# Can rats eat cucumbers?



## Hannah7banana7 (Dec 11, 2014)

So my mom was peeling a cucumber and i gave a couple of chunks of the peel to my rats.. they both started chewing on the same piece  Anyway, I assumed that it was ok for them to eat since its a vegetable..














Piper is on the left and Lady is on the right


----------



## erikablanchettexo (Nov 25, 2014)

Hannah7banana7 said:


> So my mom was peeling a cucumber and i gave a couple of chunks of the peel to my rats.. they both started chewing on the same piece  Anyway, I assumed that it was ok for them to eat since its a vegetable..
> View attachment 191386
> View attachment 191394
> 
> ...


They're fine to give! I'd cut off the skin though, or wash it really well before giving it due to pesticides and such. My ratties love cucumbers.


----------



## Hannah7banana7 (Dec 11, 2014)

Ok good!  they ate like half of it.


----------



## About Pet Rats (May 7, 2014)

Cucumbers are great for rats. If you buy organic, it's not as important to remove the skin.


----------



## Malarz (Sep 7, 2014)

I agree. Cucumbers are one of their favorite foods, especially among veggies. No other veggie comes close, at least in case of my rats. And I do cut off the skin of the cucumber.


----------



## Finnebon (Jul 15, 2013)

Cucumbers are one of the top foods that should be bought as organic since they tend to use a lot of pesticides otherwise (bell peppers, strawberries, and other berries are some of the worst to buy too if non-organic due to excessive pesticides and their thin skins).
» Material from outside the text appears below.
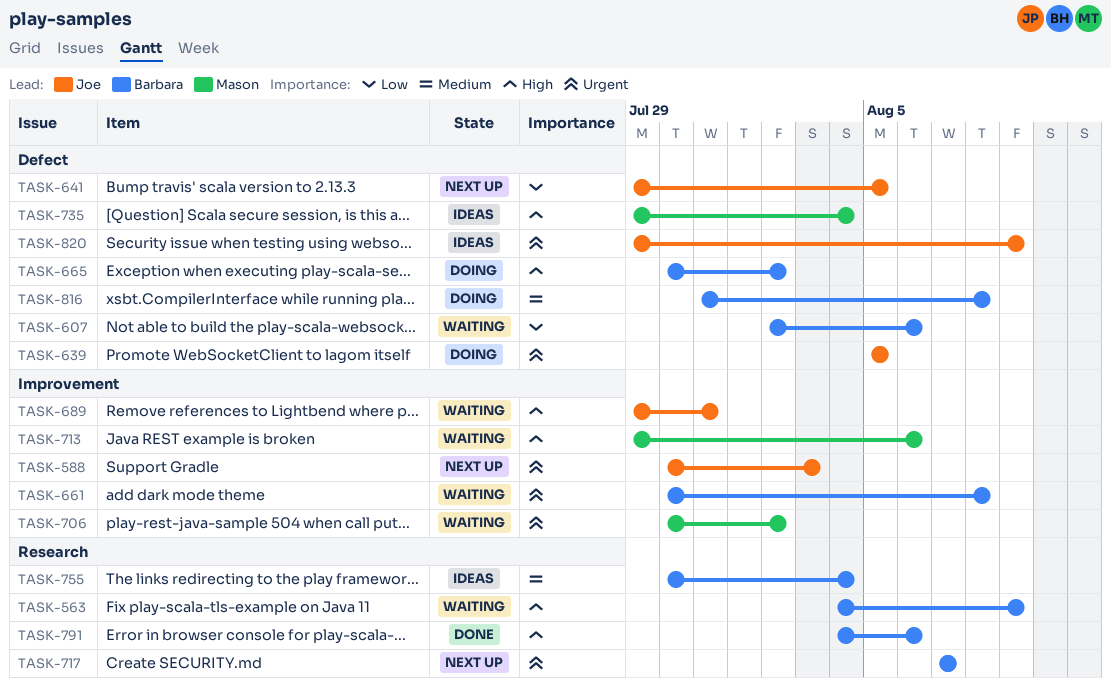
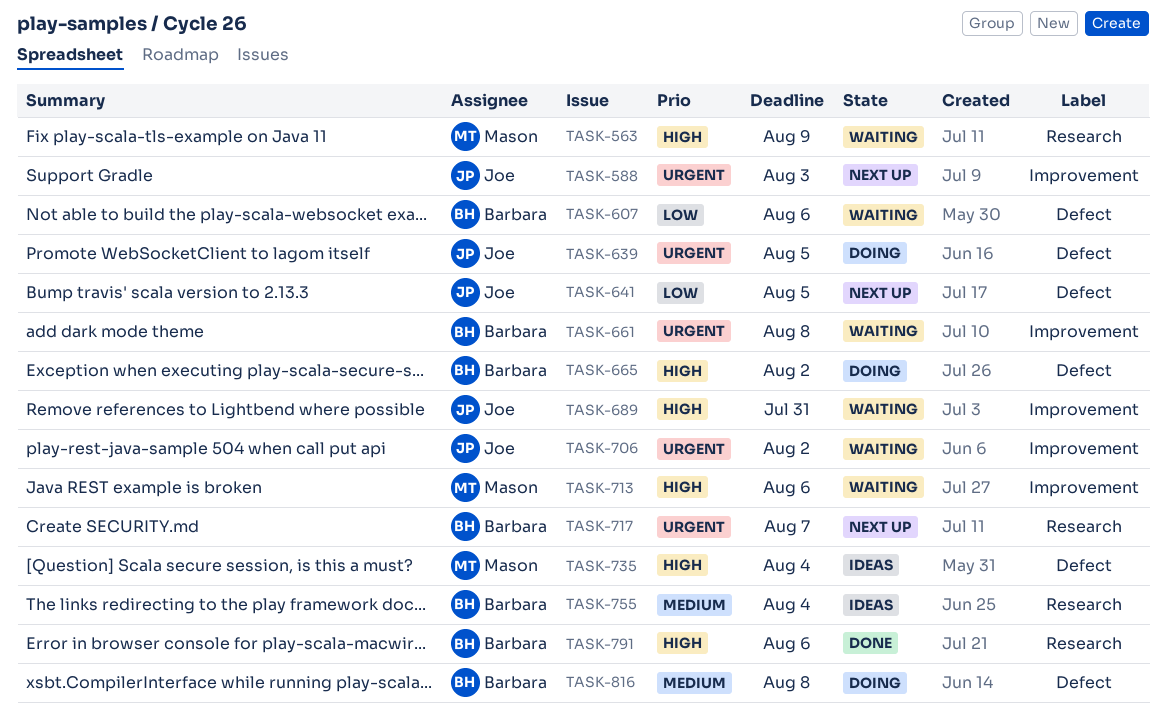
TASK-563, owner: Barbara -> Mason
TASK-706, owner: Mason -> Joe
TASK-820: present -> none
To be safe, I'd avoid giving them the skins entirely. But if it's organic and washed really well, it's probably fine. The actual meaty parts inside is totally fine, my rats like it too.


----------



## Isamurat (Jul 27, 2012)

Just to add that cucumber is a brilliant travel food for your rat as it's full of water. i use peices regularly in their carrier as an alternative to leant water bottles. It (and melon, apple, grapes and other water rich foods) are also always used in uk show tanks as a water source


----------



## MOA (Sep 7, 2014)

Be careful not to give to much those as it can easily cause diareha, big this happens just give them a little while without any veggies, usually just until it clears up!


----------



## ahrat (Aug 12, 2013)

Yes! Intro it slowly if you want to continue to feed them it. It can cause quite a messy cage, if you know what I mean


----------



## erinsweeney (Nov 13, 2014)

The skin of cucumbers, like apples, avocados, and lots of other fruits, is waxed with animal fats, among other nasty things, so I second peeling it. I tried zucchini with my rats but they didn't go for it, maybe they'll like cukes


----------



## Malarz (Sep 7, 2014)

Erinsweeney you just reminded me about avocados. I discovered it a while ago that rats can and want to eat it. I was surprised and a bit weary since avocados can be somewhat sticky. So I chose the firmer ones, and rats simply devour them! Although I don't overdo it, avocados are fatty after all.


----------



## erinsweeney (Nov 13, 2014)

Yeah, we give my rats avocados! Since my rats are vegan (NOT by any conviction, just by happenstance) avocados and nuts are good because they won't be getting fat many other places, but if you feed your a standard diet yeah be careful!


----------



## Sanat (Dec 20, 2014)

Hannah7banana7 said:


> So my mom was peeling a cucumber and i gave a couple of chunks of the peel to my rats.. they both started chewing on the same piece  Anyway, I assumed that it was ok for them to eat since its a vegetable..
> View attachment 191386
> View attachment 191394
> 
> ...


My rats love cucumber alot.
It's healthy and tasty.
But excess of it can cause diarrhoea. So give them little bit. They will enjoy.


----------



## PurpleGirl (Oct 12, 2012)

I give my rats peeled cucumber and they absolutely love it! They don't get it often though, since it's so watery it softens their poop.


----------



## Akarah (Sep 2, 2014)

My boys also love cucumber! It's one of their favorite. 😊


----------